Mas o assunto é complicado e tem estado na base de toda uma discussão filosófica sem fim. Há quem ache que imposto é roubo oficial. No fundo, até porque é. Sempre foi. É só pensar em toda a história europeia. A aristocracia sempre exigiu pagamento de todo o tipo de impostos para satisfazer os seus caprichos. Há famílias aristocráticas na Europa que enriqueceram à custa, por exemplo, da venda de seus próprios súbditos para exércitos estrangeiros. Muitos dos que andaram pelas guerras coloniais nas nossas Áfricas não eram servidores leais das suas nações. Eram obrigações fiscais que enchiam os bolsos dos seus “donos”. Não admira a ideia de Marx e Engels de acabar com a propriedade privada para acabar com todos os impostos. Ao proporem isto no seu Manifesto Comunista juntamente com a ideia de Proudhon de que propriedade era roubalheira, eles estavam a reagir a uma experiência bastante negativa do imposto. Estranhamente, hoje são os círculos mais à direita do espectro político que exigem a eliminação de impostos.
Muitos apoiam-se em Adam Smith para exigir o não pagamento de impostos. Fazem recurso à sua ideia da mão invísivel do mercado para dizer que só o mercado é que pode corrigir desequilíbrios na distribuição de riqueza e oportunidades. Esquecem-se de um pormenor muito interessante. Para além de filósofo, Adam Smith era funcionário do serviço de impostos! Ele sabia da importância do imposto. Tanto sabia ele que até chegou a propor quatro critérios que deviam orientar a cobrança de impostos: (1) comportável, isto é as pessoas deviam ser capazes de o pagar (1 Metical por dia dá para pagar); (2) previsível, isto é que não dependa do humor dos detentores do poder; (3) razoável, isto é que não seja para punir pessoas pelo que fazem (neste caso o imposto de mobilidade seria um problema...); e, finalmente, (4) um imposto não devia ser complicado; o que Adam Smith tinha em mente aqui era a ideia de que um indivíduo não devia precisar de um assessor de impostos para saber como pagar o imposto; no nosso caso, a complicação deve ter em mente diminuir as oportunidades que algumas pessoas teriam de “viver” da cobrança, vulgo “corrupção”.
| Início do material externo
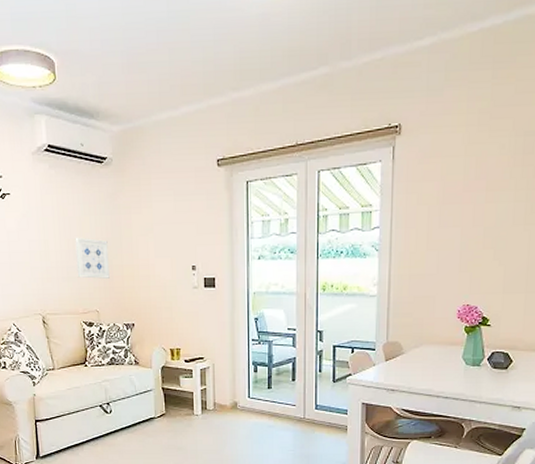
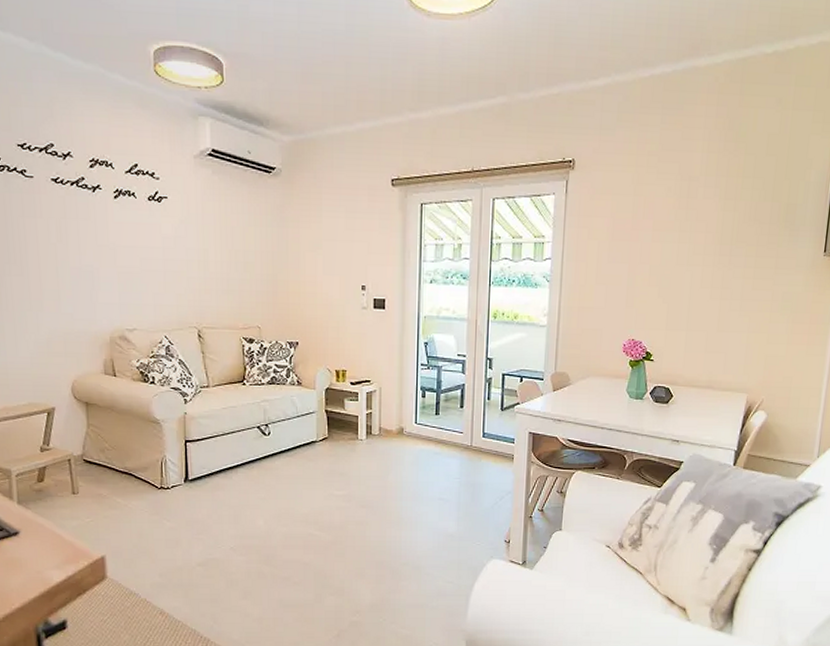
wall art: present [75,237,110,279] -> none [237,248,274,294]

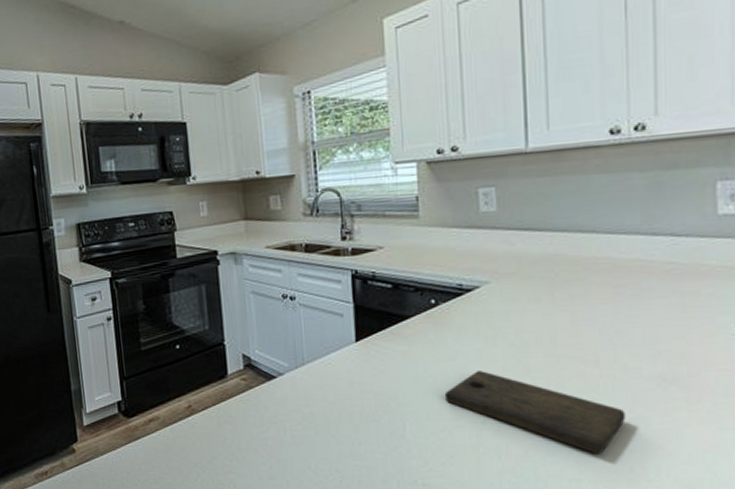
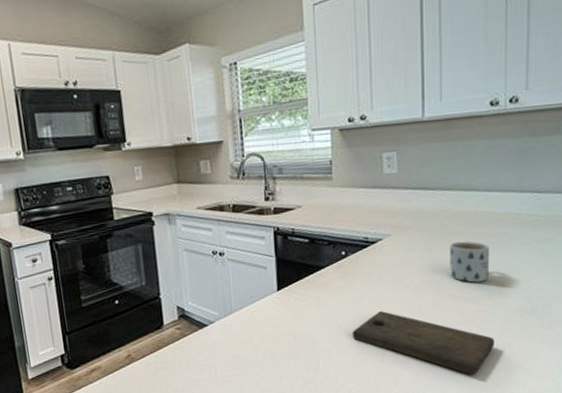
mug: none [564,291,615,342] -> present [450,241,489,283]

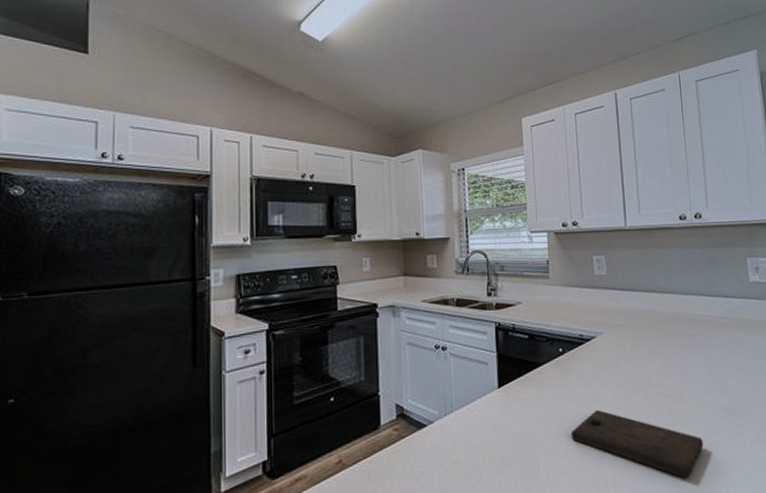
mug: present [450,241,489,283] -> none [656,340,692,382]

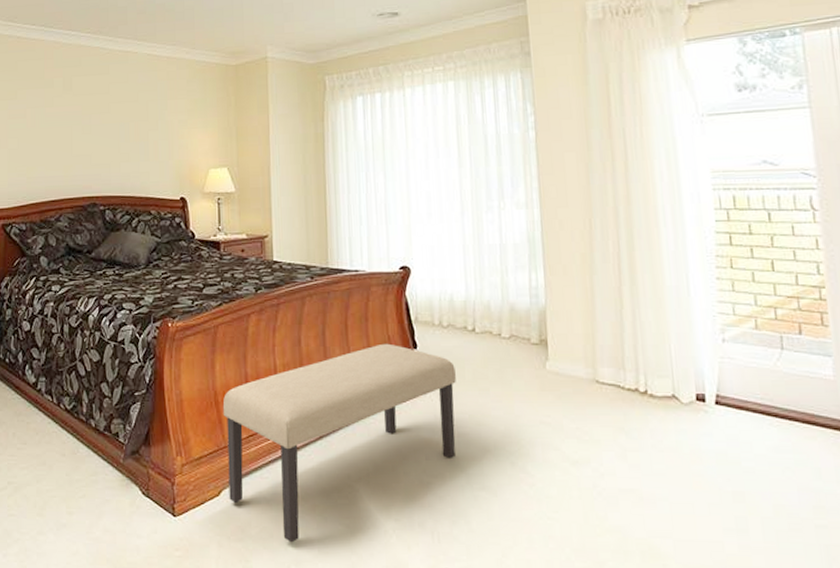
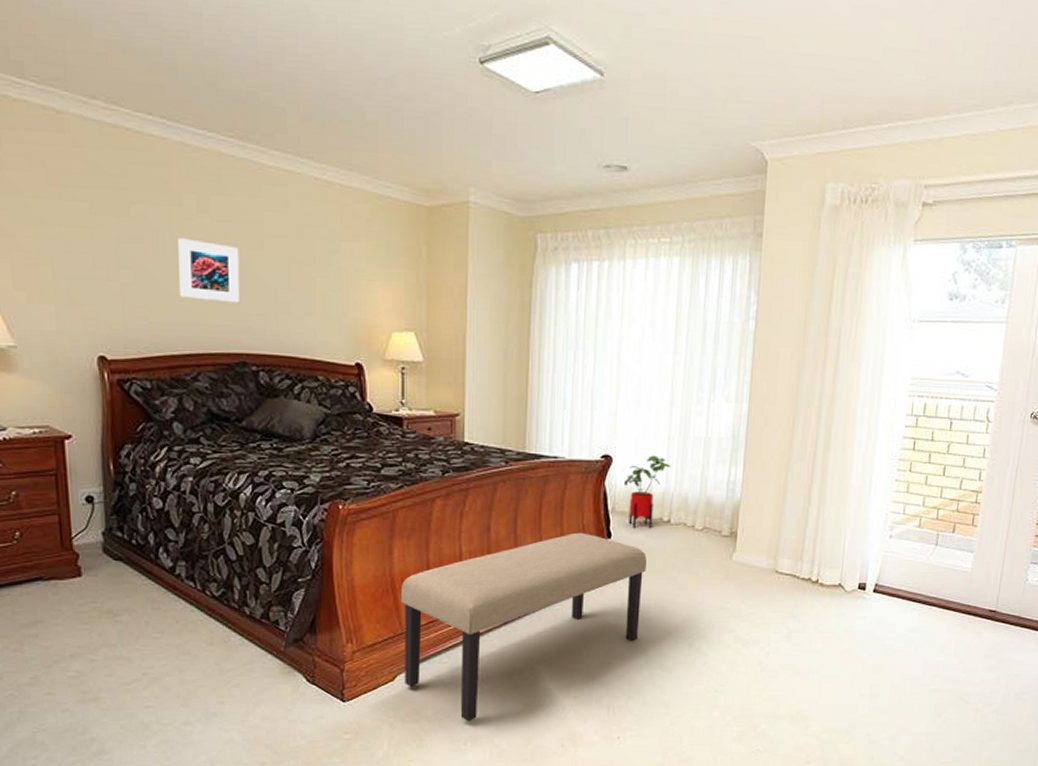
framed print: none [48,111,93,157] -> present [178,238,240,303]
house plant: none [423,264,470,337] -> present [623,455,672,528]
A nossa questão é de saber o que justifica a cobrança de impostos e se importa que essa coisa tenha alguma relação com o que é tributado. Não sei. Por mim, se os princípios que sustentam o Estado assentam na ideia de que é responsabilidade desse Estado criar condições para que cada um de nós resolva os seus problemas, não vejo porque o Estado não poderia arranjar seja qual fosse o motivo para cobrar os impostos que lhe vão permitir fazer isso. Será este um caso dos fins que justificam os meios? Não sei? Será que não importariam as injustiças cometidas contra certos grupos no interior da sociedade? Não sei. Podia-se, em princípio, cobrar imposto de beleza, elegância, lazer, ar, água, mobilidade, preguiça, etc. O que importa, num primeiro momento, é ter receitas para o Estado. Num segundo momento importaria, naturalmente, ter de discutir o uso que se faz dessas receitas. O mais importante parece-me ser a possibilidade que o pagamento de imposto nos oferece de tornar a acção do Estado nosso assunto. Quem paga imposto está a comprar o direito de participação nos assuntos públicos. É uma das formas mais potentes de “empowerment”, julgo. E, se calhar, o nosso problema em Moçambique é que somos poucos a pagar impostos, fora o IVA que penaliza os pobres sem lhes dar direitos de participação.